Ca ne vous rappelle rien tout ça ? C'est exactement ce que met en œuvre la CFDT depuis vingt ans.

 

Les limites du document

 

Loin de nous l’idée de sous-estimer ces éléments de réflexion. Au contraire, le rôle de cet article est de les faire connaître plus largement.

 

Cela dit, ils souffrent d’au moins deux défauts :

  • Il n’y a aucune analyse du capitalisme contradictoire à celle de la Confédération. Nous avons souligné l’absence du mot « concurrence » du discours confédéral, de la notion de guerre économique mondialisée, on ne trouve pas non plus d’explications dans le texte de la Chimie. De même que la Fédération ne revient pas sur le mot « pénibilité » - également absent dans les textes confédéraux, alors qu’elle est au cœur de l’exploitation et de la compréhension de ce qu’est le capitalisme. Or c’est bien là-dessus que devrait s’appuyer ce qu’est le « changement de société », qu’il ne faut pas « escamoter » comme dit le texte. Faute d’éclaircissement à ce propos, on peut tout aussi bien en arriver à des conceptions qui ont déjà fait faillite, comme le capitalisme d’Etat et ses nouveaux bourgeois – vous savez les nationalisations + les experts qui savent ce qui est bien pour le peuple…
    C’est ce débat qu’il ne faut pas escamoter. Nous renvoyons pour notre part au petit glossaire présent sur ce blog, un bon outil de formation toujours d’actualité.
  • La question du fédéralisme empoisonne la vie de la Confédération depuis des décennies, et la Chimie le défend toujours fermement.

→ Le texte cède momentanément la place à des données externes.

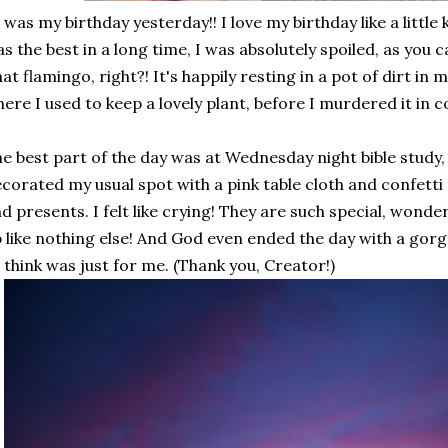
 was my birthday yesterday!! I love my birthday like a little 
s the best in a long time, I was absolutely spoiled, as you c
at flamingo, right?! It's happily resting in a pot of dirt in 
ere I used to keep a lovely plant, before I murdered it in col
e best part of the day was at Wednesday night bible study,
corated my usual spot with a pink table cloth and confetti a
d presents. I felt like crying! They are such special, wonde
 like nothing else! And God even ended the day with a gorge
 think was just for me. (Thank you, Creator!)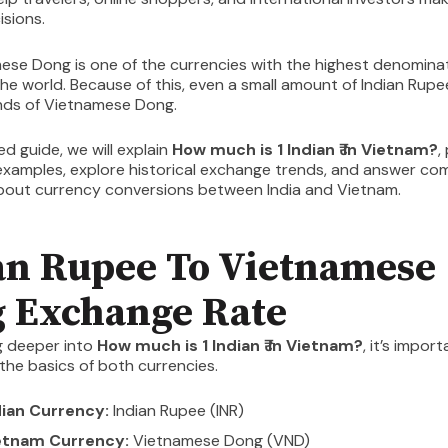
isions.
ese Dong is one of the currencies with the highest denomina
he world. Because of this, even a small amount of Indian Rup
nds of Vietnamese Dong.
led guide, we will explain
How much is 1 Indian ₹ in Vietnam?
,
examples, explore historical exchange trends, and answer c
bout currency conversions between India and Vietnam.
an Rupee To Vietnamese
 Exchange Rate
g deeper into
How much is 1 Indian ₹ in Vietnam?
, it’s impor
he basics of both currencies.
dian Currency:
Indian Rupee (INR)
etnam Currency:
Vietnamese Dong (VND)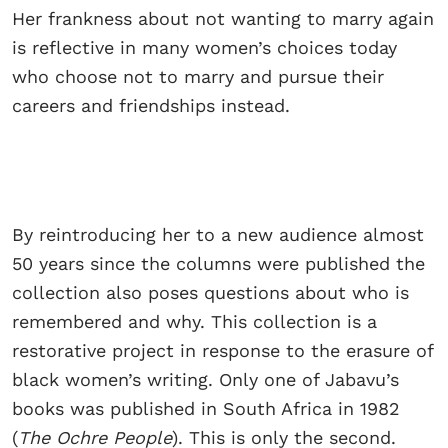
Her frankness about not wanting to marry again
is reflective in many women’s choices today
who choose not to marry and pursue their
careers and friendships instead.
By reintroducing her to a new audience almost
50 years since the columns were published the
collection also poses questions about who is
remembered and why. This collection is a
restorative project in response to the erasure of
black women’s writing. Only one of Jabavu’s
books was published in South Africa in 1982
(
The Ochre People
). This is only the second.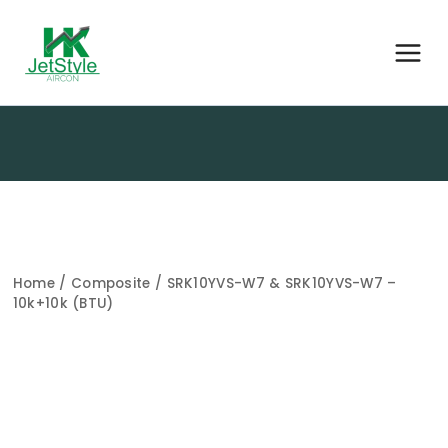
Home
/
Composite
/ SRK10YVS-W7 & SRK10YVS-W7 –
10k+10k (BTU)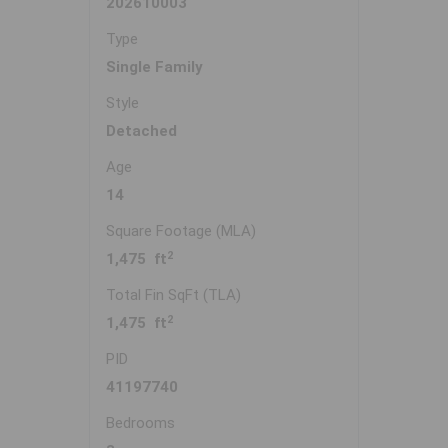
202610003
Type
Single Family
Style
Detached
Age
14
Square Footage (MLA)
2
1,475 ft
Total Fin SqFt (TLA)
2
1,475 ft
PID
41197740
Bedrooms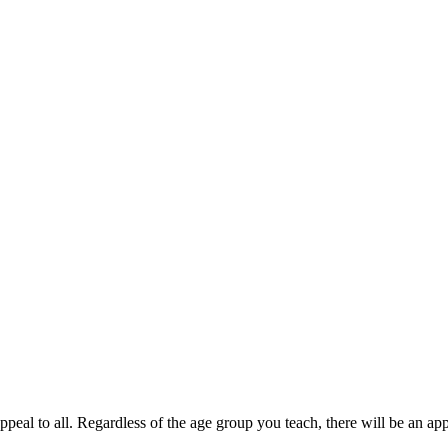
ppeal to all. Regardless of the age group you teach, there will be an ap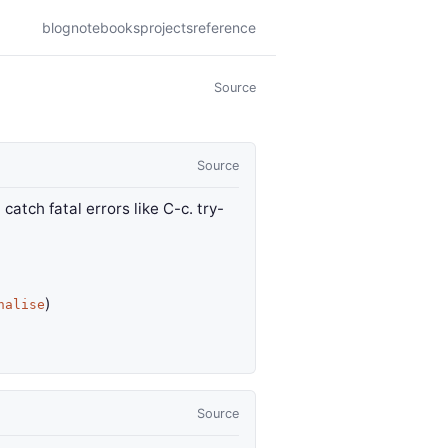
blog
notebooks
projects
reference
Source
Source
atch fatal errors like C-c. try-
)
nalise
Source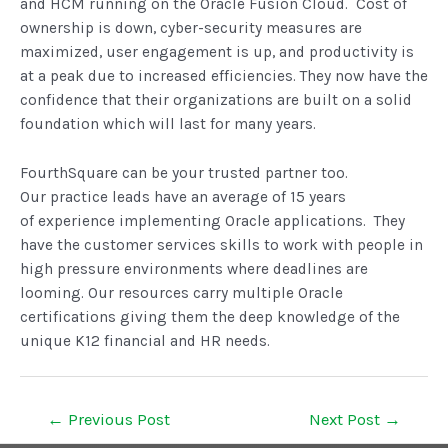
and HCM running on the Oracle Fusion Cloud. Cost of
ownership is down, cyber-security measures are
maximized, user engagement is up, and productivity is
at a peak due to increased efficiencies. They now have the
confidence that their organizations are built on a solid
foundation which will last for many years.
FourthSquare can be your trusted partner too.
Our practice leads have an average of 15 years
of experience implementing Oracle applications. They
have the customer services skills to work with people in
high pressure environments where deadlines are
looming. Our resources carry multiple Oracle
certifications giving them the deep knowledge of the
unique K12 financial and HR needs.
←
Previous Post
Next Post
→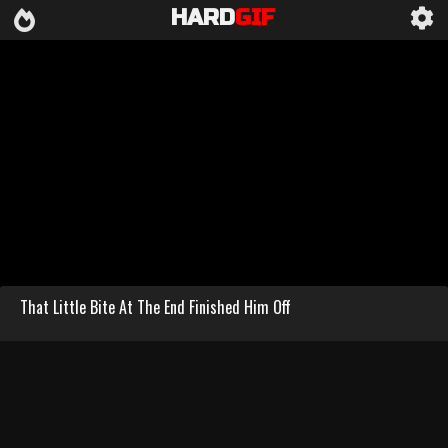
HARD
GIF
That Little Bite At The End Finished Him Off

Alors que la confusion idéologique actuelle provoque un éclatement de notre syndicat, chaque structure défendant becs et ongles positions et surtout privilèges. Et la Confédération reste la tête dans le sable à attendre que ça se passe. Il suffit de voir la catastrophe de la Fédération du Commerce, où un petit dictateur mafieux n’en fait qu’à sa tête sans que personne ne bouge le petit doigt à la Confédération. Ou les pratiques également mafieuses de la Fédération des Ports et Docks dans le nettoyage, qui va très loin dans la collaboration de classe et les briseurs de grève.
    On ne peut pas en même temps exiger le respect du fédéralisme et une Confédération ambitieuse et offensive, il faut être clair. Si on veut pouvoir faire le ménage dans nos rangs, il faut que la Confédération puisse intervenir, cela met à mal le fédéralisme. Ce qui veut dire, bien entendu, remettre sur la table tous les volets de la démocratie interne, la fameuse « qualité de vie syndicale » qui n’est, nous le savons tous, qu’une formule creuse. Ça aussi, c’est toute une histoire !!!

 

Quoiqu’il en soit, un bon texte pour les débat du Congrès – pour celles et ceux que ça intéresse du moins, un texte à faire connaître.